I can access XML data using CURL -u and get it in the browser using HTTP Basic Auth. How do I duplicate the process in Java?

Question

curl -u APIKEY https://api.recurly.com/v2/accounts

In the terminal... Works like a charm and gets the XML I want...

Update:

https://companyName.recurly.com/v2/accounts.xml Asks for a username and password to access the xml from a browser window. I can type this in and the browser will display the xml data for me. I just need a barebones walk through of something that gets the xml doc into my "System.out.println()" screen. I'll figure it out from there I just need to get the data on my screen!

Answer 1

This is the answer I was looking for. I found it at this website... http://www.avajava.com/tutorials/lessons/how-do-i-connect-to-a-url-using-basic-authentication.html. I'm so excited I finally got this to work. This works like a charm just replace "companyName" and "APIKEY" with your info.

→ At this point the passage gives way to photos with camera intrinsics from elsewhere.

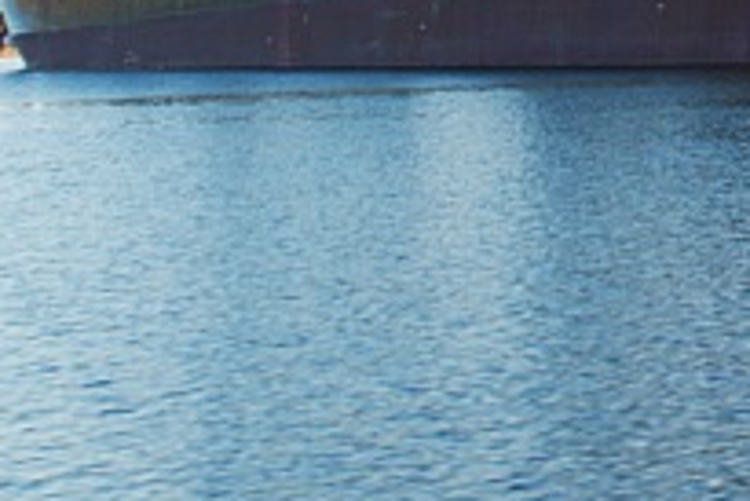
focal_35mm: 210
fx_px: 4378
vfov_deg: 6.4
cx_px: 1427
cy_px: -528
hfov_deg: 9.3
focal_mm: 28
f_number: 9
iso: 100
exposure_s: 1/40
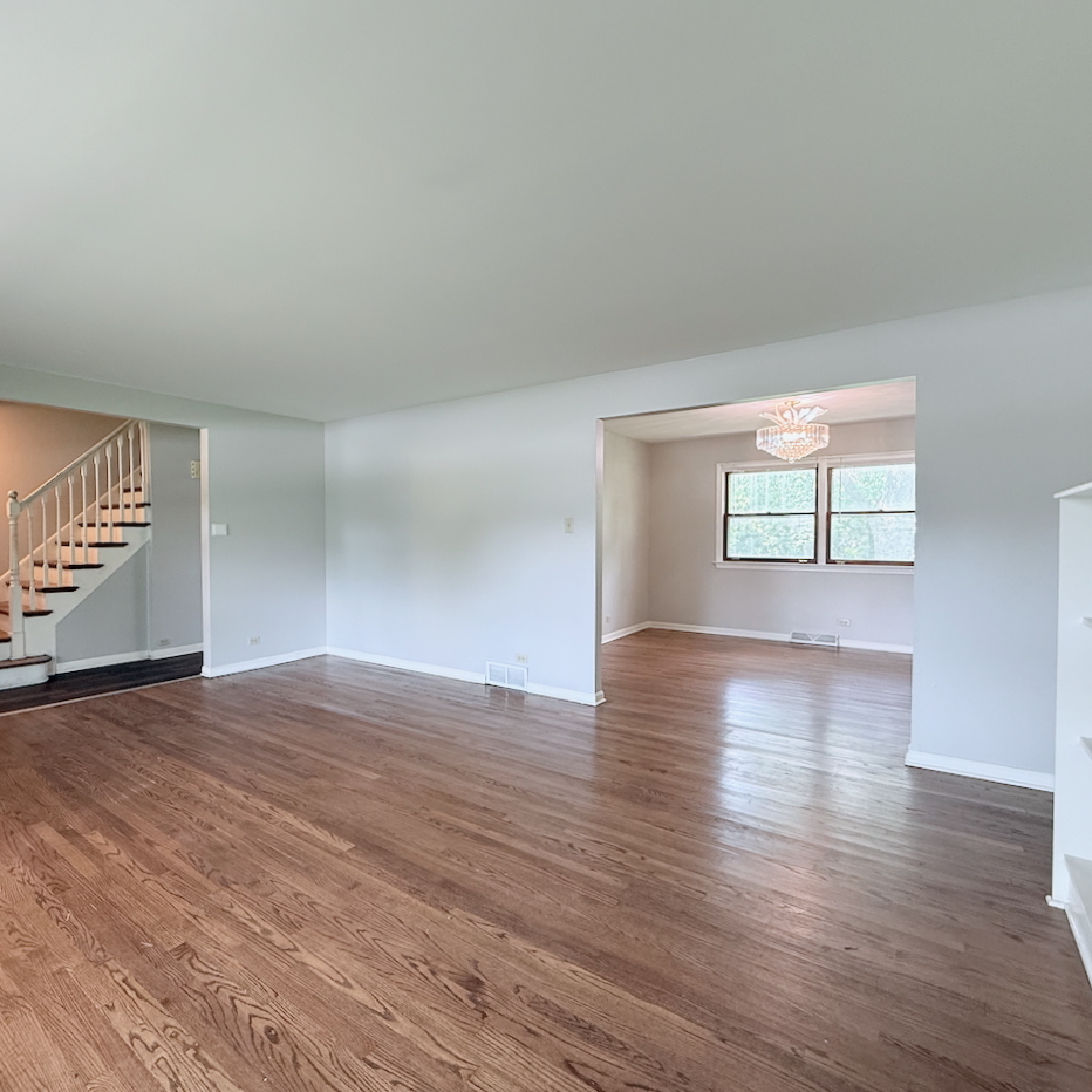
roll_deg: +1.0
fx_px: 607
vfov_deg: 84.0
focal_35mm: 17
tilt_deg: -0.7
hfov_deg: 82.8
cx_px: 430
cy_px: 548
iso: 200
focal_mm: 2.22
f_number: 2.2
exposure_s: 1/60
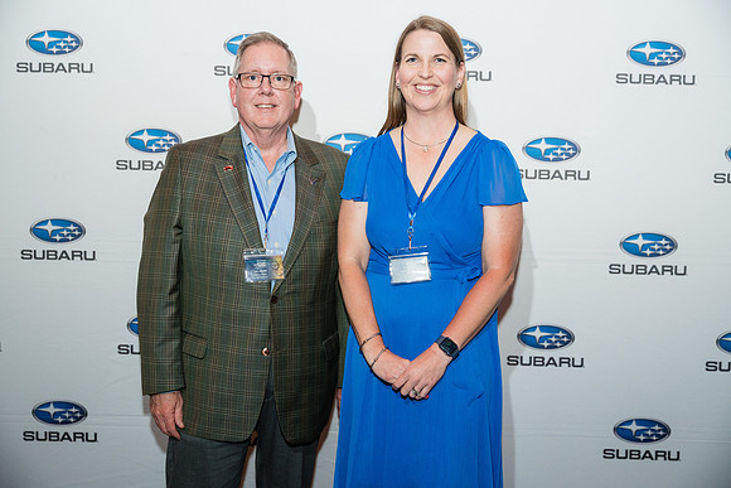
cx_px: 366
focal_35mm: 46
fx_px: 936
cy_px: 244
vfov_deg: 29.2
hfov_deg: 42.7
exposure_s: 1/250
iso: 1000
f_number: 2.8
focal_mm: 44.6
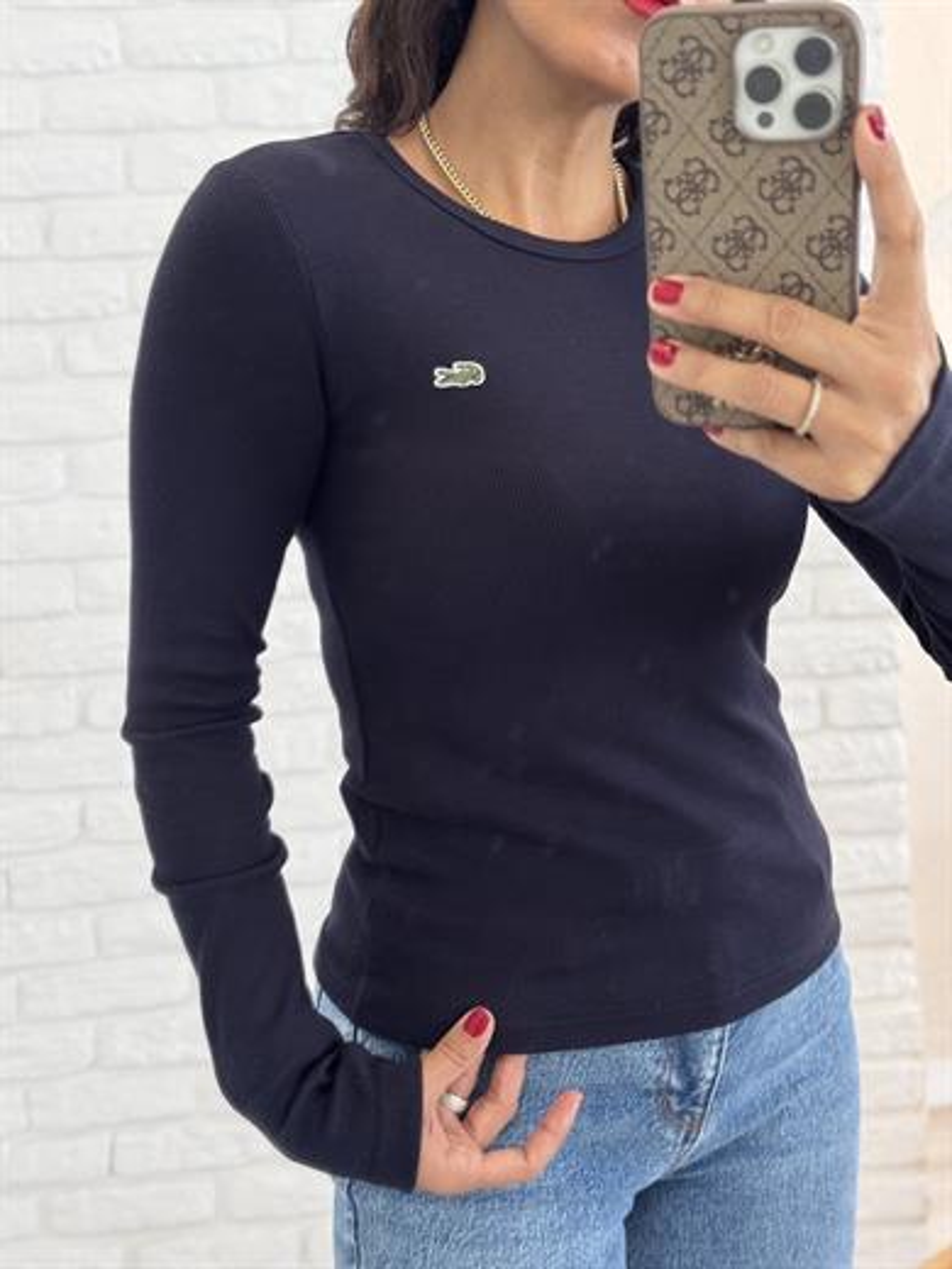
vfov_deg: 39.7
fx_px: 1760
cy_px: 634
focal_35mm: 48
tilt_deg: -24.9
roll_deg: +7.1
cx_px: 476
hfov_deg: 30.3
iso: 100
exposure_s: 1/60
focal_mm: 6.76
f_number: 1.78
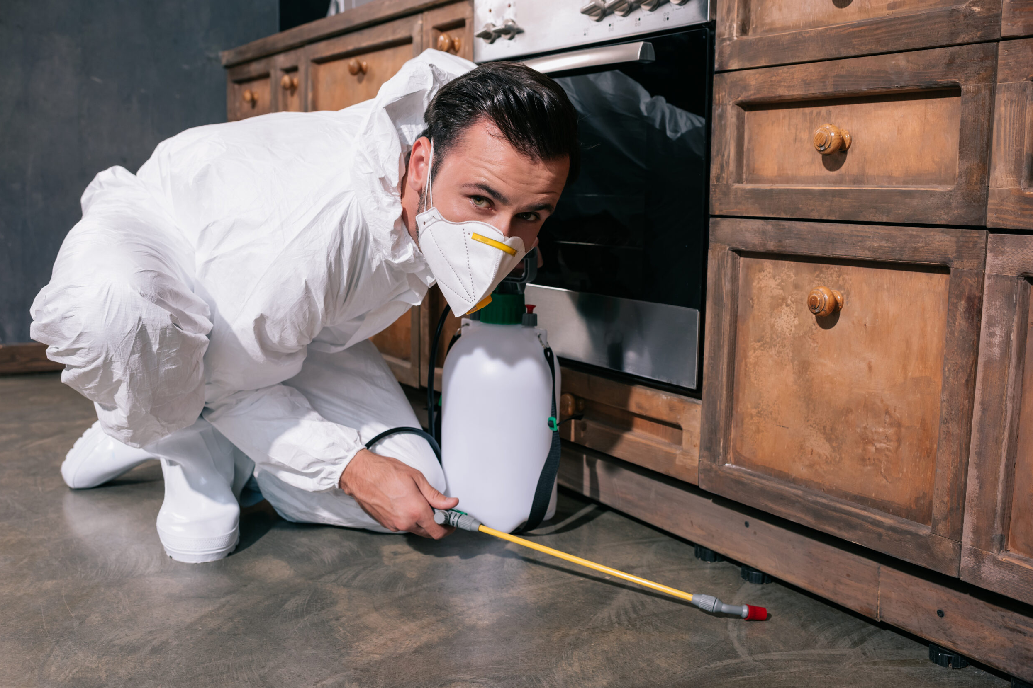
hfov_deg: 53.1
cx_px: 509
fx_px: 1033
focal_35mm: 36
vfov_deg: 36.9
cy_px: 347
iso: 500
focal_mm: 35
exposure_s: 1/200
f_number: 5
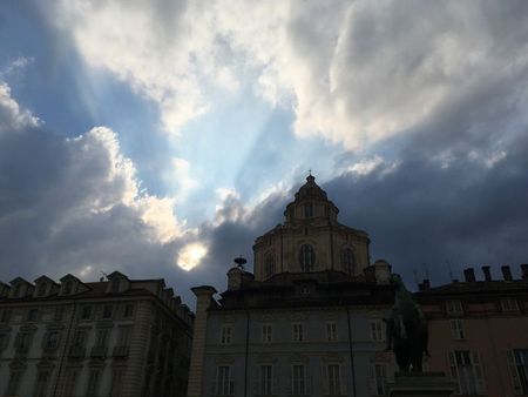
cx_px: 264
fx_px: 443
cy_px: 198
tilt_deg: +28.8
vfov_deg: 48.3
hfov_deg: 61.6
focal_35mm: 29
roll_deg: -3.3
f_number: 2.2
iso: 25
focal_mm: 4.15
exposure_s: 1/3663
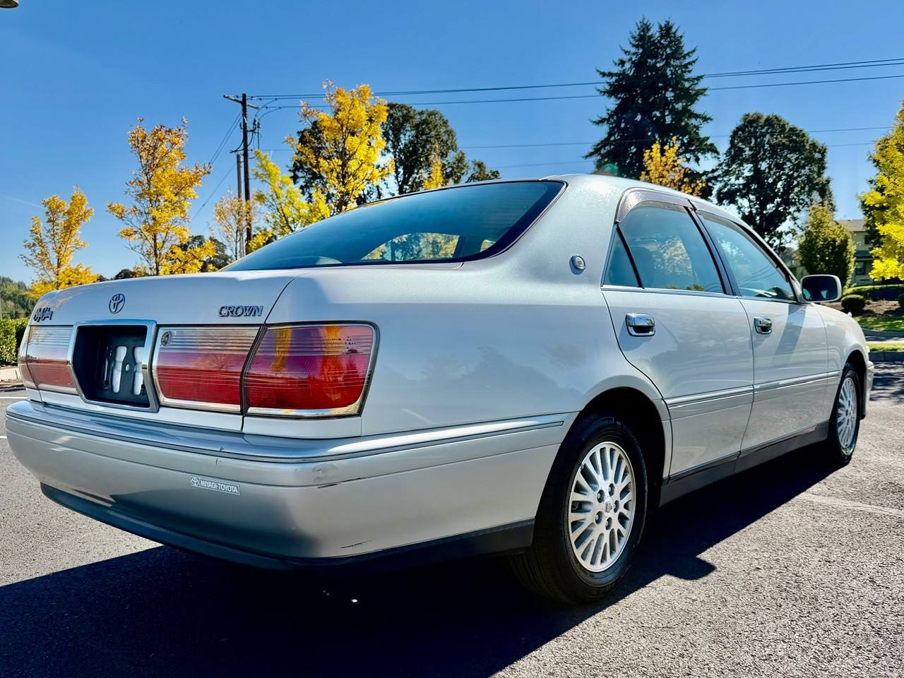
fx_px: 627
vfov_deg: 56.8
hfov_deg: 71.6
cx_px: 452
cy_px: 339
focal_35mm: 24
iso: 80
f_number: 1.78
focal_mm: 6.76
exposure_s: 1/4975
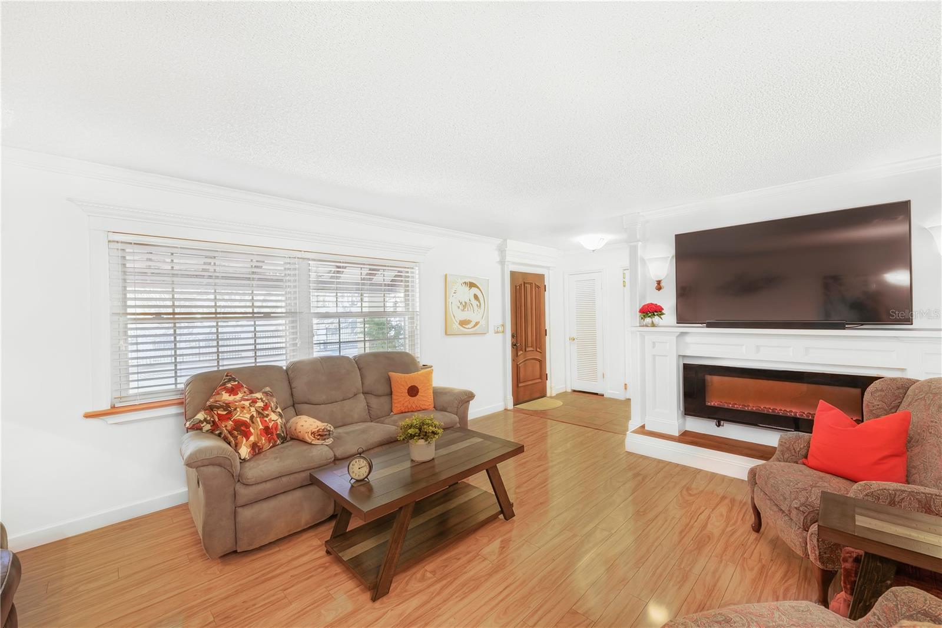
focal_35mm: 14
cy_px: 314
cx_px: 471
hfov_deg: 104.3
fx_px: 366
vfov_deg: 81.2
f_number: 8
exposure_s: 1
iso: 80
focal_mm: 14
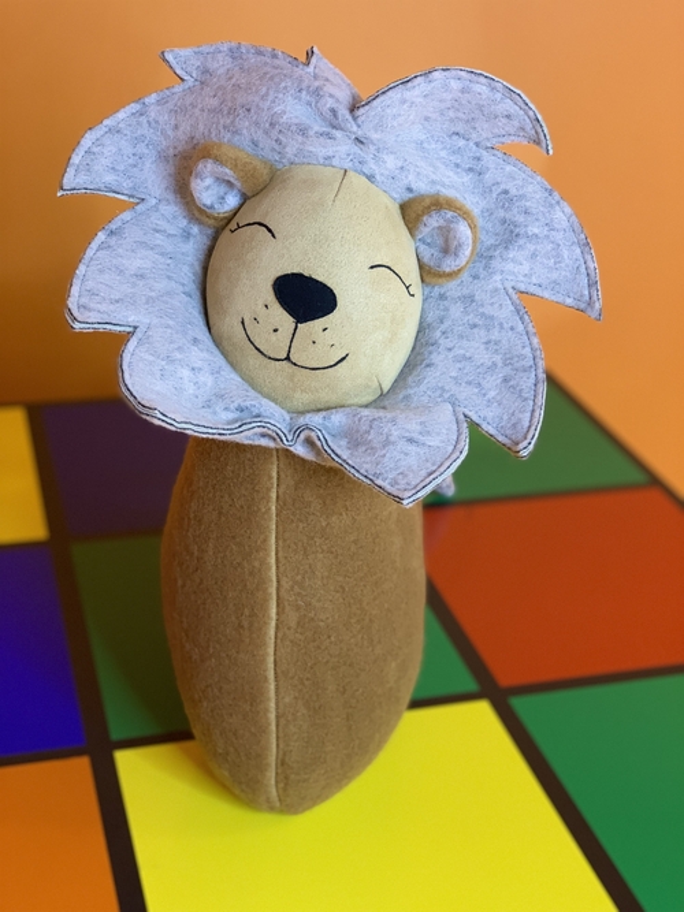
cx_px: 342
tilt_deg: -25.2
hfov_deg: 28.0
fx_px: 1370
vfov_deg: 36.8
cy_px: 456
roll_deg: -3.9
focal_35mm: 52
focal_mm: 6
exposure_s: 1/50
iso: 160
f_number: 2.4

Thanks to everybody and their input and help!

package getrecurly;

import java.io.IOException;
import java.io.InputStream;
import java.io.InputStreamReader;
import java.net.MalformedURLException;
import java.net.URL;
import java.net.URLConnection;

import org.apache.commons.codec.binary.Base64;

/**
 *
 * @author jackcrishjr
 */
public class GetRecurly{


public static void main(String[] args) {

        try {
            String webPage = "https://companyName.recurly.com/v2/accounts.xml";
            String name = "APIKEY";
            String password = "APIKEY";

            String authString = name + ":" + password;
            System.out.println("auth string: " + authString);
            byte[] authEncBytes = Base64.encodeBase64(authString.getBytes());
            String authStringEnc = new String(authEncBytes);
            System.out.println("Base64 encoded auth string: " + authStringEnc);

            URL url = new URL(webPage);
            URLConnection urlConnection = url.openConnection();
            urlConnection.setRequestProperty("Authorization", "Basic " + authStringEnc);
            InputStream is = urlConnection.getInputStream();
            InputStreamReader isr = new InputStreamReader(is);

            int numCharsRead;
            char[] charArray = new char[1024];
            StringBuffer sb = new StringBuffer();
            while ((numCharsRead = isr.read(charArray)) > 0) {
                sb.append(charArray, 0, numCharsRead);
            }
            String result = sb.toString();

            System.out.println("*** BEGIN ***");
            System.out.println(result);
            System.out.println("*** END ***");
        } catch (MalformedURLException e) {
            e.printStackTrace();
        } catch (IOException e) {
            e.printStackTrace();
        }
    }
}

Answer 2

You can HttpClient in you java code

See the link

http://hc.apache.org/httpclient-3.x/

Answer 3

I would use HttpURLConnection to get it

    URL url = new URL(fileURL);
    HttpURLConnection httpConn = (HttpURLConnection) url.openConnection();

    System.out.println("Content-Type = " + httpConn.getContentType());
    System.out.println("Content-Disposition = " + httpConn.getHeaderField("Content-Disposition"));
    System.out.println("Content-Length = " + httpConn.getContentLength());

   InputStream inputStream = httpConn.getInputStream();